TEXT.
• • • • • • •
Monday 3 March 2014

Conditions, Decisions and Head Games

Saturday was an interesting day spent with Alfie in the very busy Northern corries of the Cairngorms. Plan was to go climbing, and we made a good start but very quickly let our heads get the better of us and we ended up backing off Yukon Jack, IV,4 although probably only III,4 at present if that. But the lack of gear + head not in the right place and impending sense of air time made us sack it off. We bimbled back into the corrie defeated and disheartened by lack of psyche to get up the route. My mind began to implode on itself,so quickly had to do something to change the self wallowing. We decided to ditch our rucksacks behind a rock, take one axe only and race around the corrie, we ended up over near the Twin ribs area and Fiacall Buttress where we moved up, across and over solid neve, and some interesting rock & ice steps,  before ending up on Fiacall ridge. We nipped along the ridge moving quickly and freely with no bags to slow us down. When we topped out onto the plateau we made the decision to do some nav practice and skills via the rim of the corrie to make a loop and journey to salvage the day and erase the failure of earlier. We made it round and back down into the corrie in good time to then have to try and remember which rock our bags were behind. After locating bags we walked out with the wind at our bags and smiles on our faces. As we could already taste the Mountain Cafe food!
Alfie,Not a happy man at this moment
Me(james) on Fiacall Ridge,II. Moving fast but i'll never be light.
• • • • • • •
SUPPLIED ENTRIES.

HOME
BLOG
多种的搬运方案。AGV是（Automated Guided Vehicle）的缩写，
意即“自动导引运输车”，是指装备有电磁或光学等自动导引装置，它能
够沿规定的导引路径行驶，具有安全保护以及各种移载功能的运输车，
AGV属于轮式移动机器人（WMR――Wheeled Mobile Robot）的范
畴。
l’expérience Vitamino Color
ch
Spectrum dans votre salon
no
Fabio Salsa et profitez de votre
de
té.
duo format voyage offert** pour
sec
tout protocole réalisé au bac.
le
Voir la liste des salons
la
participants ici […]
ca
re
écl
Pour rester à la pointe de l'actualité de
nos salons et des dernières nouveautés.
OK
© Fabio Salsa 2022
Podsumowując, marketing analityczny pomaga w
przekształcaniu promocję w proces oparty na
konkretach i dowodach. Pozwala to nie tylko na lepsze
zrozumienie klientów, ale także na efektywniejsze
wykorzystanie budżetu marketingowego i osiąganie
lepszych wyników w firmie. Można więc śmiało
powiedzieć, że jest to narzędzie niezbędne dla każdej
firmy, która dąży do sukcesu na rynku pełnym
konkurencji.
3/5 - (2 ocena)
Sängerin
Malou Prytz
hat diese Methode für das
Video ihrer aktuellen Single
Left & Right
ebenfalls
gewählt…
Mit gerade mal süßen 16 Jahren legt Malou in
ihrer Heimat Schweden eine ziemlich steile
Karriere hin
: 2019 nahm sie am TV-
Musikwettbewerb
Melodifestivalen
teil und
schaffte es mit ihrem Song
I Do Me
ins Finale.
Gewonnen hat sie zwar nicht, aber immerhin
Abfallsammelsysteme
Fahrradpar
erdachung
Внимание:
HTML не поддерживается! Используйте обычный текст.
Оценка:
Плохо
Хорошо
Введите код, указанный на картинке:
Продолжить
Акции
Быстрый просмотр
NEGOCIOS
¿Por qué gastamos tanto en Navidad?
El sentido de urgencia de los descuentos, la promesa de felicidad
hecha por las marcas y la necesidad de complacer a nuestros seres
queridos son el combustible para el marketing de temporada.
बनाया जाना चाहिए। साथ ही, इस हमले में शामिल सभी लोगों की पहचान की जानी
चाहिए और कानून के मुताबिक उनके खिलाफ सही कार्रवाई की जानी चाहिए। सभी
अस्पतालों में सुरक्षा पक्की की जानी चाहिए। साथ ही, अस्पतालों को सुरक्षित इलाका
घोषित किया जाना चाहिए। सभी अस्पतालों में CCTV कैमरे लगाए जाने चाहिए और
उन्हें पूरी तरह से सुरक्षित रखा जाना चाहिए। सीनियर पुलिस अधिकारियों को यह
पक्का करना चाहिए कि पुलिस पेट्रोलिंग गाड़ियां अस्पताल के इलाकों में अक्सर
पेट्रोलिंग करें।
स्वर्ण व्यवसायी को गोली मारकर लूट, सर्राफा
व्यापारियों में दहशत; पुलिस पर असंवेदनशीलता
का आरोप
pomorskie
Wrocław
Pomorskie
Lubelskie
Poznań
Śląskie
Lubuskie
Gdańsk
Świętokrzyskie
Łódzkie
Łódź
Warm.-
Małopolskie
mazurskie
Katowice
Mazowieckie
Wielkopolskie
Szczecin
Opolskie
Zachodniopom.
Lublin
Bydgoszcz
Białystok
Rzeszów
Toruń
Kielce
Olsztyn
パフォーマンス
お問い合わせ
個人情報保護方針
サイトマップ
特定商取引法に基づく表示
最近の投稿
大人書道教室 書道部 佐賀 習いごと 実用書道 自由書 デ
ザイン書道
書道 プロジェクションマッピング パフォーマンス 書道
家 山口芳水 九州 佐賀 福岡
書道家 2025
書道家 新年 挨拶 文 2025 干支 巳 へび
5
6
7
• • • • • • •
PARTS OF THE EXERCISE.
(1) In the climbing blog post, which route did the two climbers back off?
(2) Quote the records word for word, everything from their very start down through the line that contains "queridos son el".

ANSWERS BY TASK.
(1) They backed off Yukon Jack, graded IV,4.

(2)
HOME
BLOG
多种的搬运方案。AGV是（Automated Guided Vehicle）的缩写，
意即“自动导引运输车”，是指装备有电磁或光学等自动导引装置，它能
够沿规定的导引路径行驶，具有安全保护以及各种移载功能的运输车，
AGV属于轮式移动机器人（WMR――Wheeled Mobile Robot）的范
畴。
l’expérience Vitamino Color
ch
Spectrum dans votre salon
no
Fabio Salsa et profitez de votre
de
té.
duo format voyage offert** pour
sec
tout protocole réalisé au bac.
le
Voir la liste des salons
la
participants ici […]
ca
re
écl
Pour rester à la pointe de l'actualité de
nos salons et des dernières nouveautés.
OK
© Fabio Salsa 2022
Podsumowując, marketing analityczny pomaga w
przekształcaniu promocję w proces oparty na
konkretach i dowodach. Pozwala to nie tylko na lepsze
zrozumienie klientów, ale także na efektywniejsze
wykorzystanie budżetu marketingowego i osiąganie
lepszych wyników w firmie. Można więc śmiało
powiedzieć, że jest to narzędzie niezbędne dla każdej
firmy, która dąży do sukcesu na rynku pełnym
konkurencji.
3/5 - (2 ocena)
Sängerin
Malou Prytz
hat diese Methode für das
Video ihrer aktuellen Single
Left & Right
ebenfalls
gewählt…
Mit gerade mal süßen 16 Jahren legt Malou in
ihrer Heimat Schweden eine ziemlich steile
Karriere hin
: 2019 nahm sie am TV-
Musikwettbewerb
Melodifestivalen
teil und
schaffte es mit ihrem Song
I Do Me
ins Finale.
Gewonnen hat sie zwar nicht, aber immerhin
Abfallsammelsysteme
Fahrradpar
erdachung
Внимание:
HTML не поддерживается! Используйте обычный текст.
Оценка:
Плохо
Хорошо
Введите код, указанный на картинке:
Продолжить
Акции
Быстрый просмотр
NEGOCIOS
¿Por qué gastamos tanto en Navidad?
El sentido de urgencia de los descuentos, la promesa de felicidad
hecha por las marcas y la necesidad de complacer a nuestros seres
queridos son el combustible para el marketing de temporada.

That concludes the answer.